Corporate lobbying, including through trade body membership, should be aligned with net zero.
The group also wants managers to exclude coal and tar sands oil from actively managed portfolios, following the Global Coal Exit List maintained by Urgewald, a German NGO. It encourages them to exclude other troublesome sectors, such as unsustainable forestry and agriculture that causes deforestation.
“None of the [net zero] initiatives mention fossil fuels,” said Baines. “It’s the elephant in the room: how are you going to phase out fossil fuels? There are a few policies out there, but too many are basically designed to allow the world’s largest coal miners to remain on their books.”
Investors and banks often exclude “direct” financing of activities such as new coal plants or Arctic oil drilling, which only covers asset-specific project finance — or bar companies with more than a certain percentage of revenue from coal, a threshold that Glencore and BHP do not meet.
Focus on the here and now
Baines is even sceptical of the Net Zero Asset Owners’ Alliance, led by some of the world’s largest insurance companies, which now has 61 members with $10tr of assets. “Those signed up to it have a wide variety of practice and behaviours,” he said. “All these initiatives say sign up to net zero by 2050, but that doesn’t mean an awful lot.

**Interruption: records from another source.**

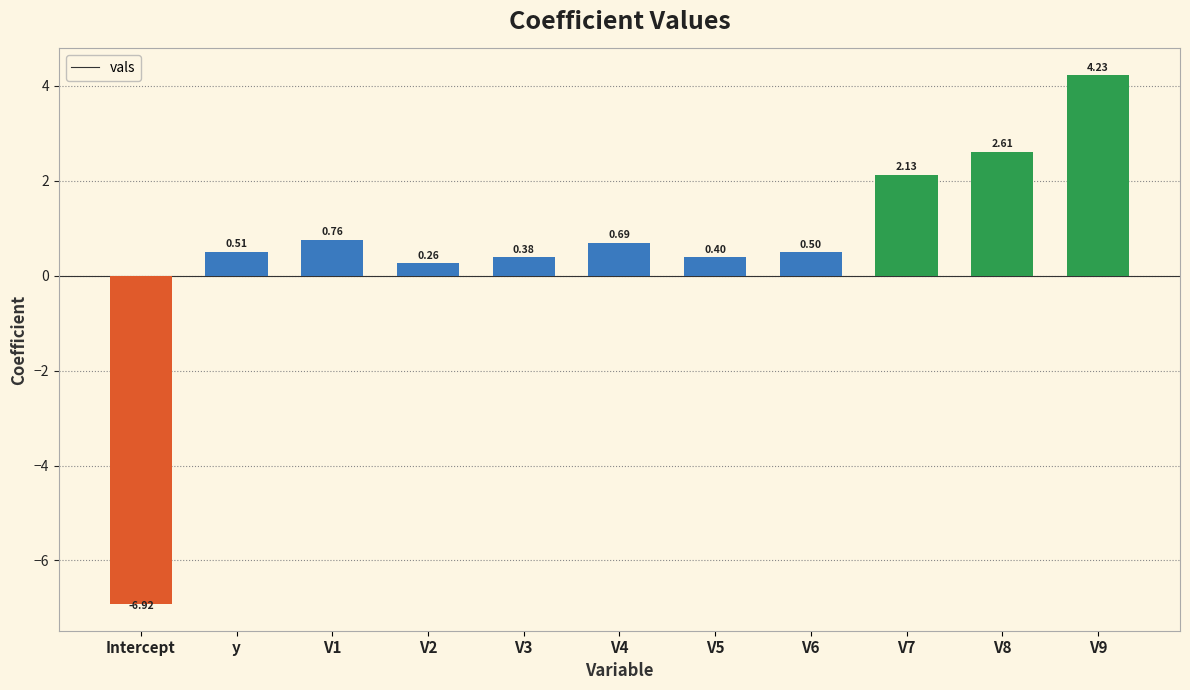

What is the difference between the maximum and minimum values?

11.2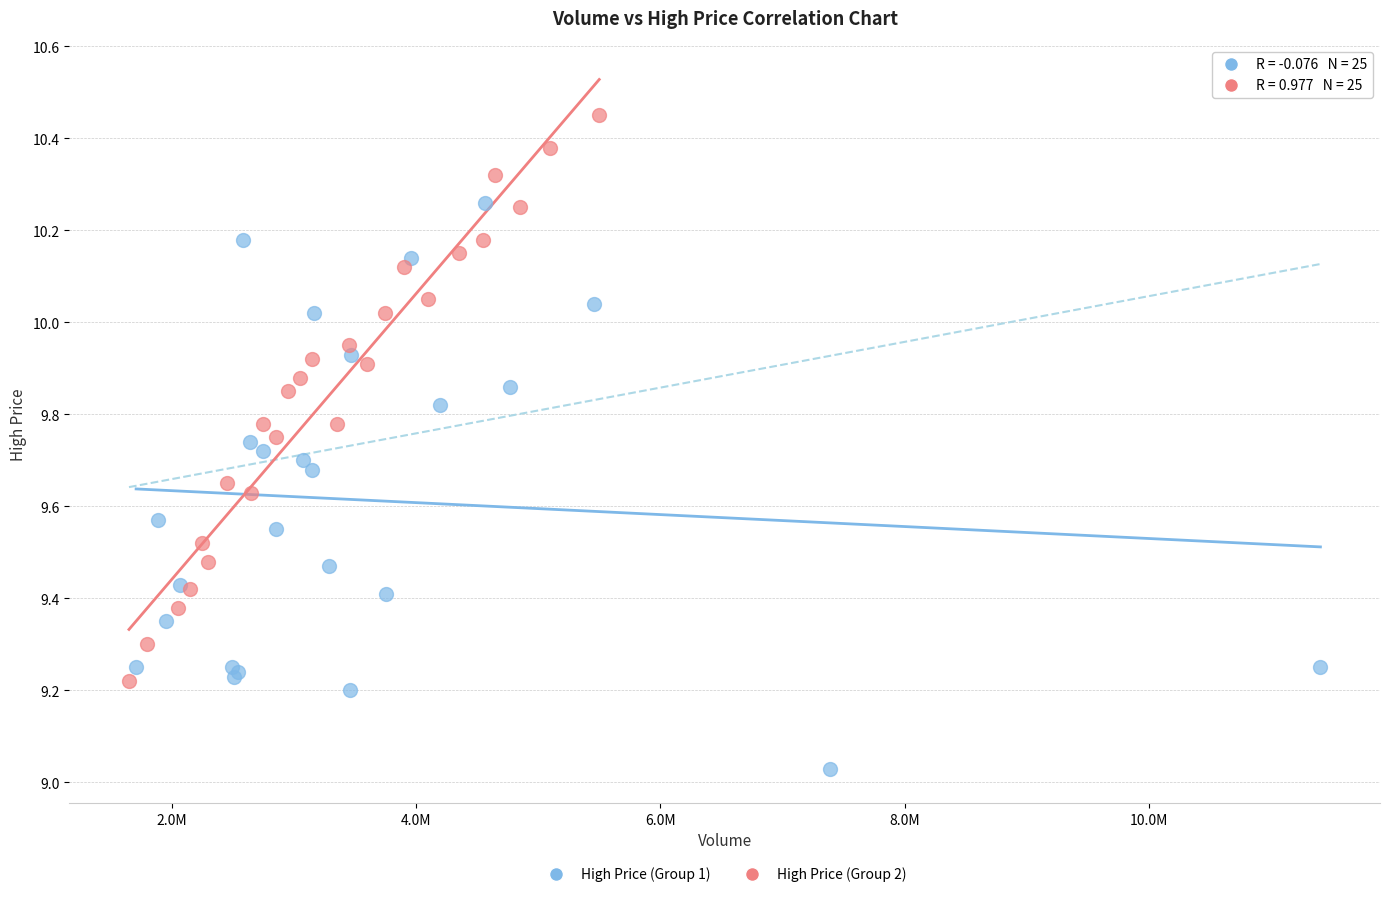

What are all the series names shown in the legend?

High Price (Group 1), High Price (Group 2)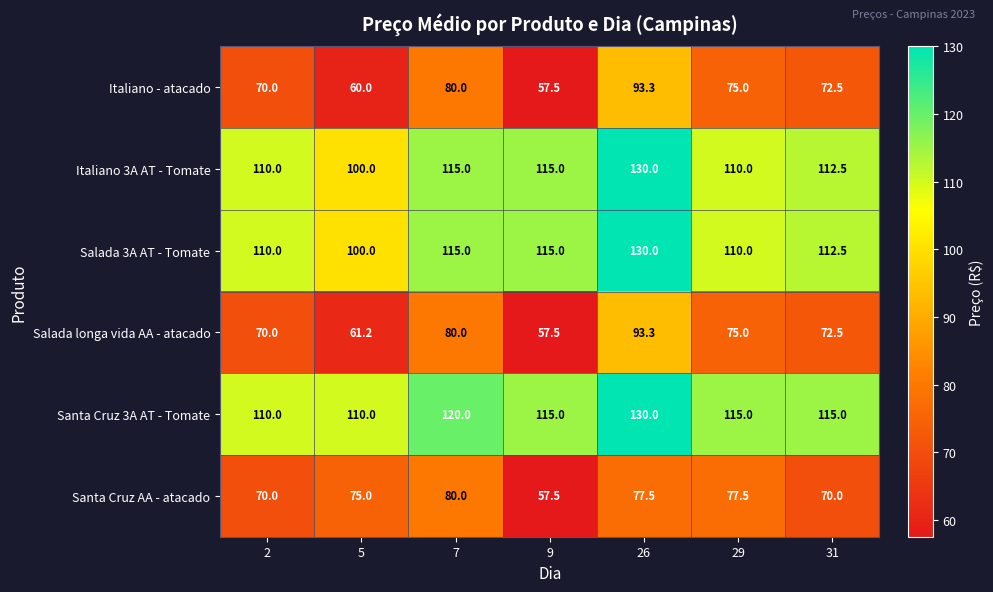

What is the difference between the highest and lowest values at 26?

52.5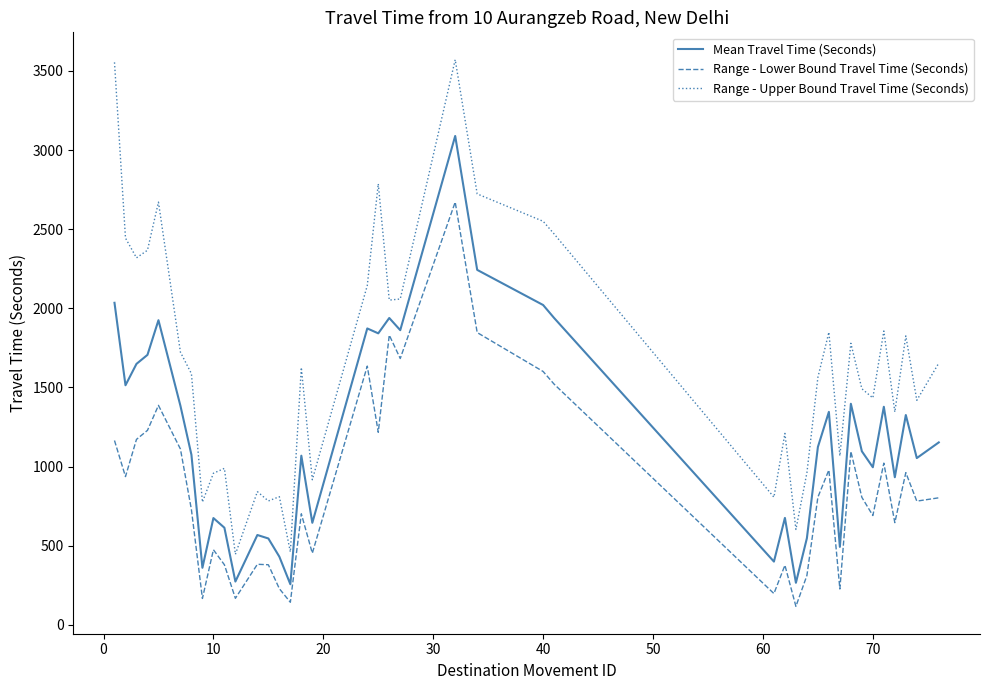

True or false: Range - Upper Bound Travel Time (Seconds) and Range - Lower Bound Travel Time (Seconds) intersect in this chart.

False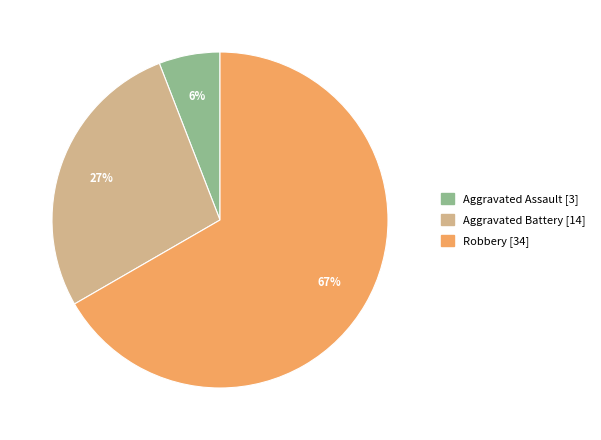

To the nearest percent, what is the average slice percentage?

33%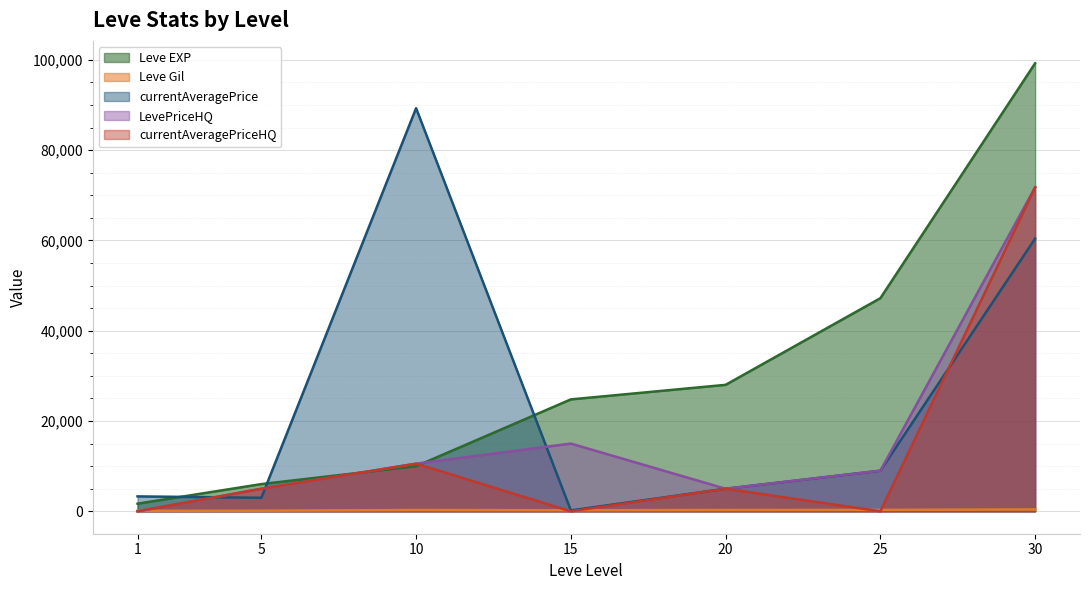

Between 10 and 20, which series saw the biggest shift?

currentAveragePrice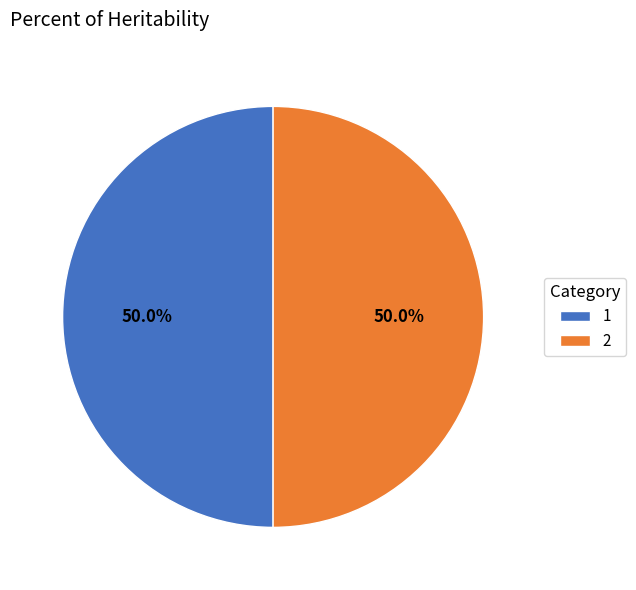

Is the sum of 2 and 1 greater than half?

Yes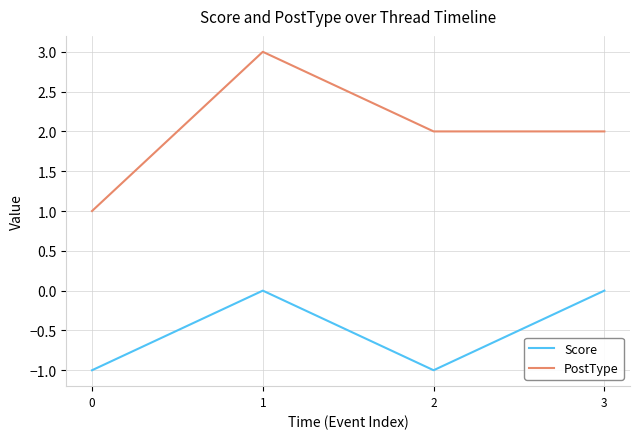

Which series has the largest range (max minus min)?

PostType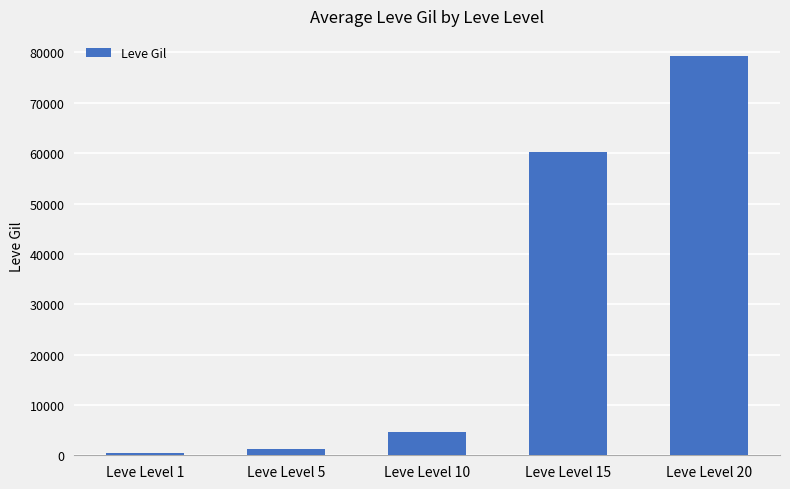

Reading left to right, extract all data points from this chart.

383	1210	4690	60260	79320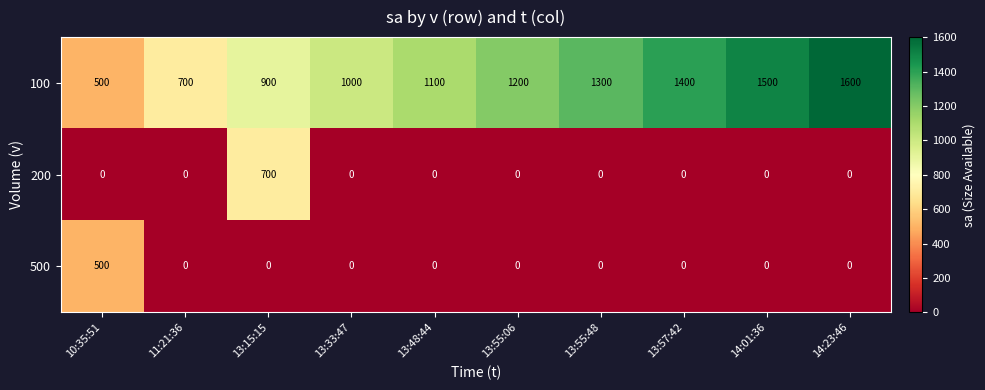

Which series has the largest total across all categories?

100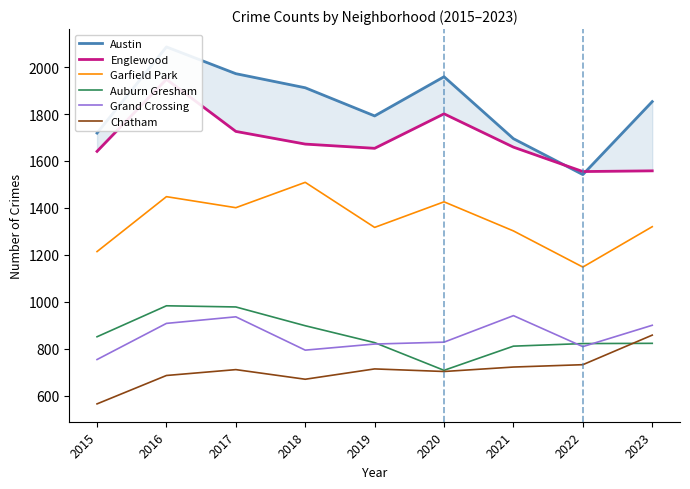

Which series has the largest range (max minus min)?

Austin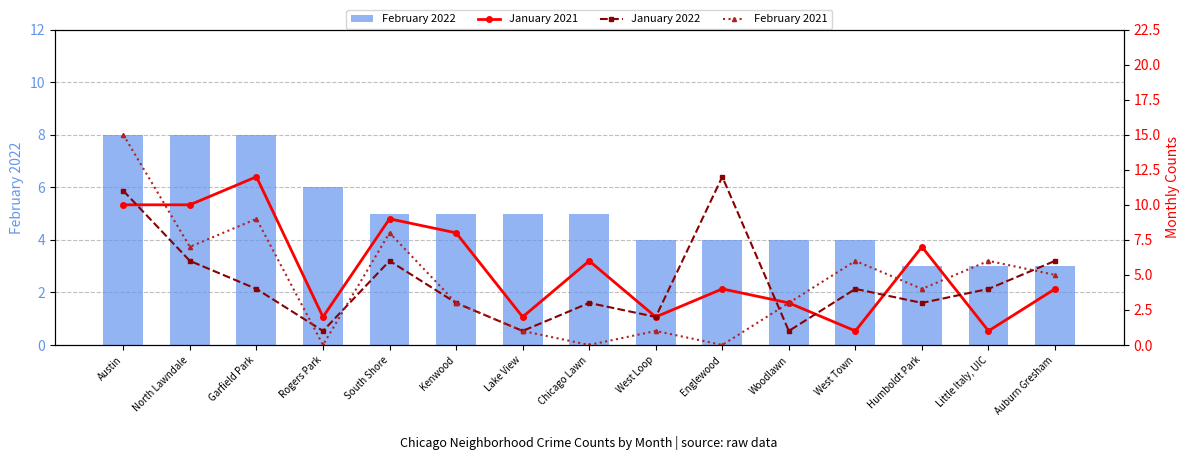

List the labels in order of January 2022 value, smallest first.

Rogers Park, Lake View, Woodlawn, West Loop, Kenwood, Chicago Lawn, Humboldt Park, Garfield Park, West Town, Little Italy, UIC, North Lawndale, South Shore, Auburn Gresham, Austin, Englewood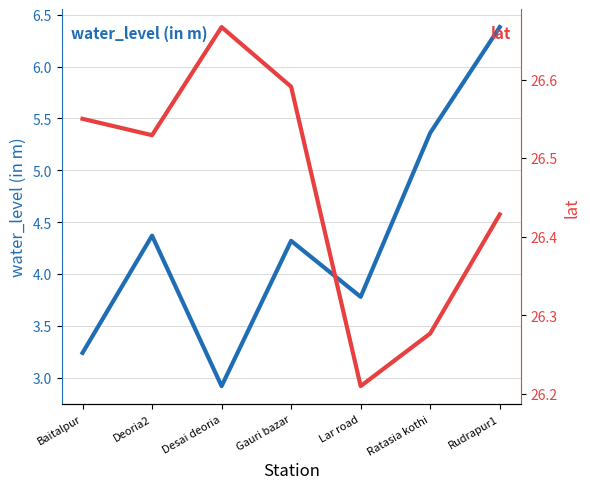

In water_level (in m), how many points are higher than both neighbors (excluding endpoints)?

2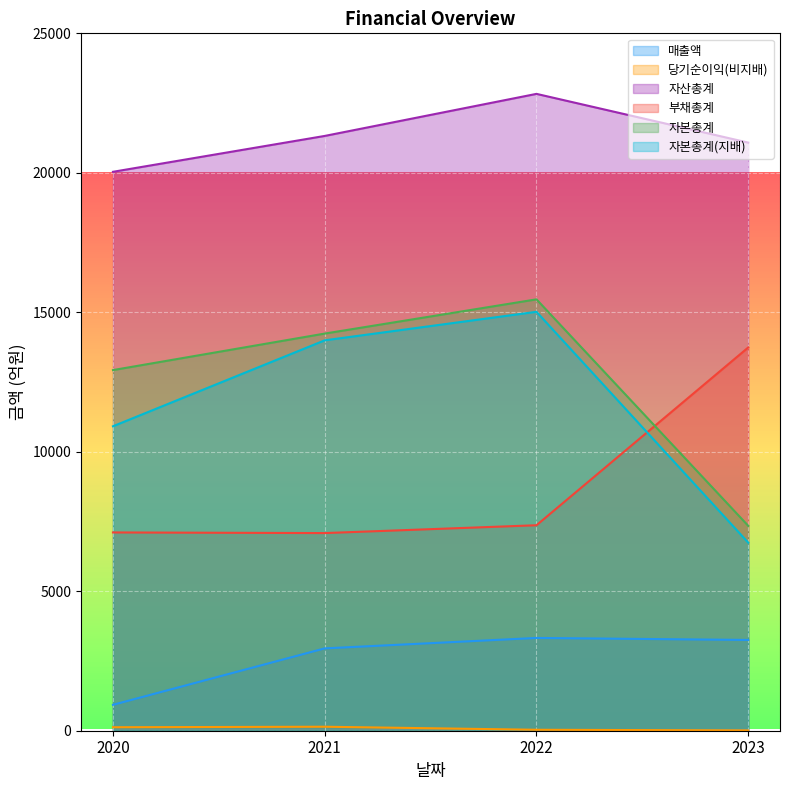

True or false: 자본총계 and 자산총계 cross at least once.

False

What would be even better would be just to adopt a transition plan that’s climate science-aligned and involves halving emissions by 2030. None of the coalitions go that far. We need to see real action now that changes the business models of companies we invest in.”
Cazenove Capital has put 100% of its assets on a net zero path and its parent Schroders is at 70%, with private assets not covered yet. The firm is applying to have a Science-Based Target validated.
Just as a much livelier, more informed dialogue between asset managers and companies is needed to get the low carbon transition moving, so is a fuller interaction between asset managers and asset owners.
“It makes a huge difference if our clients are saying ‘this is what I want’,” said Rogers. “There’s been a great increase in the number of consultants or asset owners asking about ESG. What I find interesting is that it’s still very focused on what you own and don’t, rather than active ownership. Either you divest or it’s not enough. But the whole thing relies on systemic change. Everybody has to transition.”
The asset owners’ group are demanding action on both fronts. “We want to send a very strong signal that this is the baseline,” said Baines. “If your policies and practices are below that, this is greenwashing and we will not accept it.”